Omega-3 and Depression: What 26 Meta-Analyses Found

For years, the omega-3 and depression literature looked contradictory. Some meta-analyses found a meaningful benefit; others found none. The problem was that different trials used different doses, different omega-3 forms (EPA vs DHA), different patient groups, and different rating scales, and pooling all of them together blurred the signal. A 2019 meta-analysis by Liao and colleagues that synthesized 26 randomized controlled trials helped clarify the picture, and other recent reviews have largely agreed with it.

EPA vs. DHA: The Critical Distinction

The most important finding is that EPA (eicosapentaenoic acid) and DHA (docosahexaenoic acid) are not interchangeable for depression. EPA-dominant formulations — defined in the literature as containing at least about 60% EPA relative to total EPA+DHA — consistently outperform DHA-dominant or balanced products in antidepressant trials. Liao 2019 reported a moderate antidepressant effect for EPA-pure (SMD −0.61) and EPA-majority (≥60% EPA, SMD −0.51) formulations, while DHA-pure or DHA-majority products did not differ significantly from placebo.

DHA-only formulas showed no significant antidepressant effect across the pooled literature. Mixed EPA+DHA products fell in between, depending on the EPA fraction. This matters for anyone shopping for omega-3 supplements: a fish oil with 300 mg EPA and 200 mg DHA per capsule is a meaningfully different product than one with 200 mg EPA and 300 mg DHA, even though the total long-chain omega-3 content is identical.
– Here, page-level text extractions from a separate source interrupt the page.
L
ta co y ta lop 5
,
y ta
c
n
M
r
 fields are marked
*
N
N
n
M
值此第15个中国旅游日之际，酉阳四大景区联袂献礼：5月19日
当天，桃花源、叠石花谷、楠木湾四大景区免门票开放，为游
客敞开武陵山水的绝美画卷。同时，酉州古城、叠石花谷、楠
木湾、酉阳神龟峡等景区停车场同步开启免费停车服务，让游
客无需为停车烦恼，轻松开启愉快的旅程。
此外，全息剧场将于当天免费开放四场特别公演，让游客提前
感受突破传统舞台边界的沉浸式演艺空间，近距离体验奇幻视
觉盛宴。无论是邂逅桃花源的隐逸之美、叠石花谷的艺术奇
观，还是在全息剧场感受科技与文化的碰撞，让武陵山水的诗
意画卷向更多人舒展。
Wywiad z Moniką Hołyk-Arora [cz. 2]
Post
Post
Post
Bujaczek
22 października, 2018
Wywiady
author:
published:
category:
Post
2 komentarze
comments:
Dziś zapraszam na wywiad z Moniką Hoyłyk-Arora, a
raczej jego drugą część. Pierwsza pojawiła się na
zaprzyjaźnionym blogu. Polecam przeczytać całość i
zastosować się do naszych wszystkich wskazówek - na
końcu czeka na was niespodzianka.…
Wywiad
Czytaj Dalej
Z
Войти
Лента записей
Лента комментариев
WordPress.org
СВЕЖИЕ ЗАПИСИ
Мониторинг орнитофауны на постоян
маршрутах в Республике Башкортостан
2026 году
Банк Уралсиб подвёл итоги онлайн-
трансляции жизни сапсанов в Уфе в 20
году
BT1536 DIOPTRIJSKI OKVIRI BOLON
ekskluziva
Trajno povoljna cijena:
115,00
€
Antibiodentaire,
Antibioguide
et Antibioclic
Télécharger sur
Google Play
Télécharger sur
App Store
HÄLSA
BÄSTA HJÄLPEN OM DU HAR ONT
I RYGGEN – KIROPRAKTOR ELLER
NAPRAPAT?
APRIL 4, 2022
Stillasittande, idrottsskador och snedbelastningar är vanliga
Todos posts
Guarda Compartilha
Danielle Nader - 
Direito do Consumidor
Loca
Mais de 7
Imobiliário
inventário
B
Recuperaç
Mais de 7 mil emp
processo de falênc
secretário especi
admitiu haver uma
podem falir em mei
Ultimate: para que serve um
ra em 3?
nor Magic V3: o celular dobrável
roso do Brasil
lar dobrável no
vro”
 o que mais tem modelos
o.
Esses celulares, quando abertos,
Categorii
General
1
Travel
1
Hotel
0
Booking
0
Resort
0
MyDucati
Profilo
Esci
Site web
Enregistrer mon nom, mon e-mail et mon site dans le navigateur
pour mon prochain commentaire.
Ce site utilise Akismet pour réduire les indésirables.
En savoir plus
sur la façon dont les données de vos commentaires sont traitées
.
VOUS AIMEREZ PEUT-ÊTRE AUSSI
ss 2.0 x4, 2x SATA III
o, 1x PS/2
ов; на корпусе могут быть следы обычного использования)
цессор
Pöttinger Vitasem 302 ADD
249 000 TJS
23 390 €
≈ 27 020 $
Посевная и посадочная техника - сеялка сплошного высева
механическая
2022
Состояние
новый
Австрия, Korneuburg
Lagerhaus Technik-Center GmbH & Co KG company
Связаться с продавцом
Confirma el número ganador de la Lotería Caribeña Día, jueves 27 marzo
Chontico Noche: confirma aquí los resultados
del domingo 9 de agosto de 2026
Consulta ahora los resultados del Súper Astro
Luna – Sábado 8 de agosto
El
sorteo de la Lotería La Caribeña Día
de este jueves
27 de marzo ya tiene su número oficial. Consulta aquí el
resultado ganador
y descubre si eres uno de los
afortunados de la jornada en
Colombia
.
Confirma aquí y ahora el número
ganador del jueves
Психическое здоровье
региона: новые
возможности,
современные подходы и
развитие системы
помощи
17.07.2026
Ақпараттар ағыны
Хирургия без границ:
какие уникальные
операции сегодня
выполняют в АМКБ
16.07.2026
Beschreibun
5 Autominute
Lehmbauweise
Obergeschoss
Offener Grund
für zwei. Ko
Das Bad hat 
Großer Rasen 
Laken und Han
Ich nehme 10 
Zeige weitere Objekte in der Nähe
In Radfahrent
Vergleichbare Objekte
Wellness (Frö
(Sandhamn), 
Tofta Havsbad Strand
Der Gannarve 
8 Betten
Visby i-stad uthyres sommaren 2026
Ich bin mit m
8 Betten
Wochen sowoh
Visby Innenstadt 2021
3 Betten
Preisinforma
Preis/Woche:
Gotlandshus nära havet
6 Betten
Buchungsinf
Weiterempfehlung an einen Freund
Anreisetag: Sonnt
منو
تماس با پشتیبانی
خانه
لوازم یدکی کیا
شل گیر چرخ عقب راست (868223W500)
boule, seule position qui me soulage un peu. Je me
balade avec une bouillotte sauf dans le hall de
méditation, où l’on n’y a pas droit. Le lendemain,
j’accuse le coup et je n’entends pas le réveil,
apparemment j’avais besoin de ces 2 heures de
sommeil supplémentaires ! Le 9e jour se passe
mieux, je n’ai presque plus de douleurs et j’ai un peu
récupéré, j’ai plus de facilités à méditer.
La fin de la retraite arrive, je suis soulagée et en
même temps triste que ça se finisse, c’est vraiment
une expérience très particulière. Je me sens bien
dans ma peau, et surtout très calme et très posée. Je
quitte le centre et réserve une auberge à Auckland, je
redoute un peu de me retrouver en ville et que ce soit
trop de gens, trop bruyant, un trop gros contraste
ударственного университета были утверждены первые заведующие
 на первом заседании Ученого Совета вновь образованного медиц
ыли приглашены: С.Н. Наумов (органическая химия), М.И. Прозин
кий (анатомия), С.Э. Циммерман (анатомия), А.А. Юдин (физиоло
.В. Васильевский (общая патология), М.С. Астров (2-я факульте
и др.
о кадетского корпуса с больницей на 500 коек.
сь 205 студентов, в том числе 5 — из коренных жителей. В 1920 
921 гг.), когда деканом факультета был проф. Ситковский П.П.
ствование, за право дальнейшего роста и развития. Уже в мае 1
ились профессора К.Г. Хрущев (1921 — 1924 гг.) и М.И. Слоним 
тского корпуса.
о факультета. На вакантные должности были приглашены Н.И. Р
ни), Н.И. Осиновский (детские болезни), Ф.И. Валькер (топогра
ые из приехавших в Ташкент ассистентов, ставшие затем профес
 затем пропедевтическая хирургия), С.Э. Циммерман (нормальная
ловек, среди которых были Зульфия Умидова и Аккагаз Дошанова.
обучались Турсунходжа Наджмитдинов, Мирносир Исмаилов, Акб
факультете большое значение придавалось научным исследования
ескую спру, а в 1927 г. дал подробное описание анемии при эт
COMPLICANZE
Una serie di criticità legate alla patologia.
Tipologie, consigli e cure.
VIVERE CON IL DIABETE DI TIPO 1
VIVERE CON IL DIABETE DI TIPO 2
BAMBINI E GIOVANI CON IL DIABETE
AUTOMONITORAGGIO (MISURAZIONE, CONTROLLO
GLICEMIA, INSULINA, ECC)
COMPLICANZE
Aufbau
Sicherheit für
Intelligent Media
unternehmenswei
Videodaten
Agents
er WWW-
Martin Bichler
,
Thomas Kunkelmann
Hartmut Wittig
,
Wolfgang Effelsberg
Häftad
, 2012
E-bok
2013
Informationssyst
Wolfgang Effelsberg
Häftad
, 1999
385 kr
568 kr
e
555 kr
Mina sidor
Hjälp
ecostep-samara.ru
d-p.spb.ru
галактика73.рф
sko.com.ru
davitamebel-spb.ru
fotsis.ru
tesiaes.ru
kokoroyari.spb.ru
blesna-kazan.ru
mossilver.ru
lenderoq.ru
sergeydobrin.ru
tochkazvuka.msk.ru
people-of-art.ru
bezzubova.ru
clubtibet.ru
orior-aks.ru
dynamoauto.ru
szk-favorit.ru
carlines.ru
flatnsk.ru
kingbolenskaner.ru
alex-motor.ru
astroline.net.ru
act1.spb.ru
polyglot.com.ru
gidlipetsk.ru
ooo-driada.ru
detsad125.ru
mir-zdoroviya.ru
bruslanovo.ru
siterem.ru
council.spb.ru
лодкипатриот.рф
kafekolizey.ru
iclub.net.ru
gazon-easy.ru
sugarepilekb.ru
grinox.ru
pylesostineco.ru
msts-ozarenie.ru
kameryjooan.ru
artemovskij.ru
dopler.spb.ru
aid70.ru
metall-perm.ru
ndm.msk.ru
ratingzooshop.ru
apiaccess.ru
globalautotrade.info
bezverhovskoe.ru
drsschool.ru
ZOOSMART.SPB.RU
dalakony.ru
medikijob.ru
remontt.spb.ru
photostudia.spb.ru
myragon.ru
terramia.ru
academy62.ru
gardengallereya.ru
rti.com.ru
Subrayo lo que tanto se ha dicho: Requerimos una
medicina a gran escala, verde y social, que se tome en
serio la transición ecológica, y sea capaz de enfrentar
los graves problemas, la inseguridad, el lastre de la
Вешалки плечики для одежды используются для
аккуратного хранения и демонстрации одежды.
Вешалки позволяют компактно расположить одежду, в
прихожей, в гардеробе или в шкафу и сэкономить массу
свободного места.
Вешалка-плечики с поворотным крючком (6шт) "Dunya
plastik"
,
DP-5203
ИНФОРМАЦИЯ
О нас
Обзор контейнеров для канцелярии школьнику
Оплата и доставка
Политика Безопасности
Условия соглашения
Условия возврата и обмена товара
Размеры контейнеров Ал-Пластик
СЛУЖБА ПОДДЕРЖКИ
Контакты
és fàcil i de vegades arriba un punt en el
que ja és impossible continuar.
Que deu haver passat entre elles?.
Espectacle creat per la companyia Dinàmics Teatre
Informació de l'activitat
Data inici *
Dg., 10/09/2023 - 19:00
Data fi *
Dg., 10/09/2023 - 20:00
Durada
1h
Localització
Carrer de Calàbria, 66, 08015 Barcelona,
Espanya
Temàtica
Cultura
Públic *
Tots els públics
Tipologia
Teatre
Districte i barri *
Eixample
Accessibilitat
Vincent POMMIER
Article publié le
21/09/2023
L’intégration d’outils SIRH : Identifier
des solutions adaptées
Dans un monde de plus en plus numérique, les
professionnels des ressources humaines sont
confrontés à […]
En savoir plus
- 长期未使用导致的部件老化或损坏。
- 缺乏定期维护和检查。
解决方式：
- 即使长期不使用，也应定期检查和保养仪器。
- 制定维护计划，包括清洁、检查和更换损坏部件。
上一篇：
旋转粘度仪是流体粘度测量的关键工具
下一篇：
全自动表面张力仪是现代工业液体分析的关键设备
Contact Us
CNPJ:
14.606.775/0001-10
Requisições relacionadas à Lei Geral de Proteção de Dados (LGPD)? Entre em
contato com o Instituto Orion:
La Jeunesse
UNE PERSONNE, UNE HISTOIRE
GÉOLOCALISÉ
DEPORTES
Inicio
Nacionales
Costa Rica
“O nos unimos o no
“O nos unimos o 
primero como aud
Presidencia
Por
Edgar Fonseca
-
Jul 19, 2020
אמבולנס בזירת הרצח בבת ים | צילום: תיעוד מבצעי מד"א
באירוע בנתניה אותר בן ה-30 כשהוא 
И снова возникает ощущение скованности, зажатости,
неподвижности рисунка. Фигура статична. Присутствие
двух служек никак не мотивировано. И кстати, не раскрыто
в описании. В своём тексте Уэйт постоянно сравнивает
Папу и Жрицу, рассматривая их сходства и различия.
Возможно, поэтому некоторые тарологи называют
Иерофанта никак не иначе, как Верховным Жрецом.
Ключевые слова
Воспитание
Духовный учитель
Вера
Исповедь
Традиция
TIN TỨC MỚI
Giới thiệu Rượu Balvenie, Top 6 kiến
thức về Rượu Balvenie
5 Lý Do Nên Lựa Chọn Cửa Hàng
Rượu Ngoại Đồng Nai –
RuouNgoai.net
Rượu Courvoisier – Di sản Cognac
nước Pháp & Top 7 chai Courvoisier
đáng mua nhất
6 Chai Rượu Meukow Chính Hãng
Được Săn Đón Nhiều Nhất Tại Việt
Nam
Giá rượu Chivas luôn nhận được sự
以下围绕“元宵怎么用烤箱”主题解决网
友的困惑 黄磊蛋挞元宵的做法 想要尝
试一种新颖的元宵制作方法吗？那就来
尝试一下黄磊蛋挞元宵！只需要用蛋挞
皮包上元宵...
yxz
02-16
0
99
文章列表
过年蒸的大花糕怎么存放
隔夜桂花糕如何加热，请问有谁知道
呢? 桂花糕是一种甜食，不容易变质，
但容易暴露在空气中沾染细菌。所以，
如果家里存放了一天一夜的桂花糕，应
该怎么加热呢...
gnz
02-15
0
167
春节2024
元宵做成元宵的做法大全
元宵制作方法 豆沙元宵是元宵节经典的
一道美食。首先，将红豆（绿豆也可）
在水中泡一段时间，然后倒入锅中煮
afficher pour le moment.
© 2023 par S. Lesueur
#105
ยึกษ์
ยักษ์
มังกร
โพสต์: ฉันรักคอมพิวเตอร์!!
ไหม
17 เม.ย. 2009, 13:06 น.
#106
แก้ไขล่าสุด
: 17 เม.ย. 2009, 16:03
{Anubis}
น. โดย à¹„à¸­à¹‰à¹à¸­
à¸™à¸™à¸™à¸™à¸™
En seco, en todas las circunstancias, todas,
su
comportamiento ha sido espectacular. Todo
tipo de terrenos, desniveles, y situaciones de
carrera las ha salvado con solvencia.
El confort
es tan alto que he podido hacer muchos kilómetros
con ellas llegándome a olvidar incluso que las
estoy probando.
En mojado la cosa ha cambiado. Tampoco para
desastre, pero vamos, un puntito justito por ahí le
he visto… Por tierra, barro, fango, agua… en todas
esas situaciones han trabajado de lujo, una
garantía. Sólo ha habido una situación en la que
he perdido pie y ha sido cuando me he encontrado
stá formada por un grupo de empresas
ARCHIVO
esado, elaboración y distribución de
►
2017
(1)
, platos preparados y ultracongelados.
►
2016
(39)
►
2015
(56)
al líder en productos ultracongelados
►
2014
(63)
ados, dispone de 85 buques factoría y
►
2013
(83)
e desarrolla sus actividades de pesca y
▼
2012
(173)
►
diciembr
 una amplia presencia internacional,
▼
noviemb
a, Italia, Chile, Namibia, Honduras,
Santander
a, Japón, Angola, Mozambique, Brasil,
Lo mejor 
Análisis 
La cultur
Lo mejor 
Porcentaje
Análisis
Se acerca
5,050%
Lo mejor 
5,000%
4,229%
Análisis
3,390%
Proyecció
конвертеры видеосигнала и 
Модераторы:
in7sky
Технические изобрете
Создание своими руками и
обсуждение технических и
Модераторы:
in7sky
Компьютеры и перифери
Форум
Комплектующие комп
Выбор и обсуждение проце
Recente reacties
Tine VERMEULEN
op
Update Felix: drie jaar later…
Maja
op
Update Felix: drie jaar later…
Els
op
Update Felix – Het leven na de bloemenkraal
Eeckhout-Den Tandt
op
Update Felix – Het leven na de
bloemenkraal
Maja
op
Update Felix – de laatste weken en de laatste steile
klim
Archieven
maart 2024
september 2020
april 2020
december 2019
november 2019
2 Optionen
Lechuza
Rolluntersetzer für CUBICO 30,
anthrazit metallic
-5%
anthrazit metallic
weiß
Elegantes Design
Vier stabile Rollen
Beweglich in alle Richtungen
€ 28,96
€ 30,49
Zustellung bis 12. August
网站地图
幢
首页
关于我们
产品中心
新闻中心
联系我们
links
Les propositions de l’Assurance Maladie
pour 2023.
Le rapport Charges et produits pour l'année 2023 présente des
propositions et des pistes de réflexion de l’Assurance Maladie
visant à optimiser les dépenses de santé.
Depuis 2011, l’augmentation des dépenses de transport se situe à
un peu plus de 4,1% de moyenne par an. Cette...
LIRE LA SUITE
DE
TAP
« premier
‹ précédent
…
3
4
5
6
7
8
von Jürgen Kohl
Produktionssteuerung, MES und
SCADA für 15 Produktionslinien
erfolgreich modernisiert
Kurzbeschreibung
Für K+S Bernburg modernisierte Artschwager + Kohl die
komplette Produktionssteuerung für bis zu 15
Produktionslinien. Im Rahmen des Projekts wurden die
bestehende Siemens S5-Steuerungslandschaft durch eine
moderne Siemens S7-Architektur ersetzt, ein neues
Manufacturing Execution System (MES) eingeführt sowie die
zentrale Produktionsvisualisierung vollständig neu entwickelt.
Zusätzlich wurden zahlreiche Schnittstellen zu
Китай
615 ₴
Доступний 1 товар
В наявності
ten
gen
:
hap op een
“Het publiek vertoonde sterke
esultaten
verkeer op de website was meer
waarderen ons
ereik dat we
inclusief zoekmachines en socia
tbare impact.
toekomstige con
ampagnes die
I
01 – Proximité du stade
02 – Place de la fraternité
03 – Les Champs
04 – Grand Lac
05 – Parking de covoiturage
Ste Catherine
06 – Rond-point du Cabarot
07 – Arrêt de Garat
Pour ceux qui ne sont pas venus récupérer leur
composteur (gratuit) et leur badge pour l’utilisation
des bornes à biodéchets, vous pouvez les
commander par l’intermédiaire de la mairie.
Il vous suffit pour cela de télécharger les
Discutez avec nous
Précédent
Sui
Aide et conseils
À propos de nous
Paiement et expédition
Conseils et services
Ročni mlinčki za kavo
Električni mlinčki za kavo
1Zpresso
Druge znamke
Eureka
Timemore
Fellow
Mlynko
Adjunctive Use Outperforms Monotherapy

Another finding consistent across reviews: omega-3 tends to work better as an add-on to antidepressants than as a stand-alone treatment. Trials testing EPA alongside SSRIs or SNRIs report larger effect sizes than trials testing EPA on its own. The mechanistic story behind this is that EPA appears to dampen low-grade inflammation and may modulate neuroplasticity — pathways that overlap with, but are distinct from, those targeted by conventional antidepressants.

The dose range in positive trials clusters around 1 to 2 g of EPA per day. Going above 3 g EPA per day has not produced additional benefit in trials, and at higher doses the antiplatelet effect of fish oil becomes more clinically relevant, especially for people on anticoagulants. Time also matters: most trials show effects emerging at 8 to 12 weeks of consistent use.

Who Benefits Most

Subgroup analyses consistently point to larger effects in: people with elevated inflammatory markers (high CRP or IL-6), those with cardiovascular risk factors, people with treatment-resistant depression, and those with very low baseline omega-3 intake (vegetarians, people who rarely eat oily fish). In people who already eat two or more servings of oily fish per week and have no inflammatory signal, the incremental benefit of a supplement is smaller.

The omega-3-and-depression story is one of the more mature supplement narratives in psychiatry. The question is no longer "does it work?" but "who benefits most, and under what conditions?" For EPA-dominant formulas in people with major depression — especially as augmentation to existing treatment — the answer is solid enough to be worth a clinical conversation.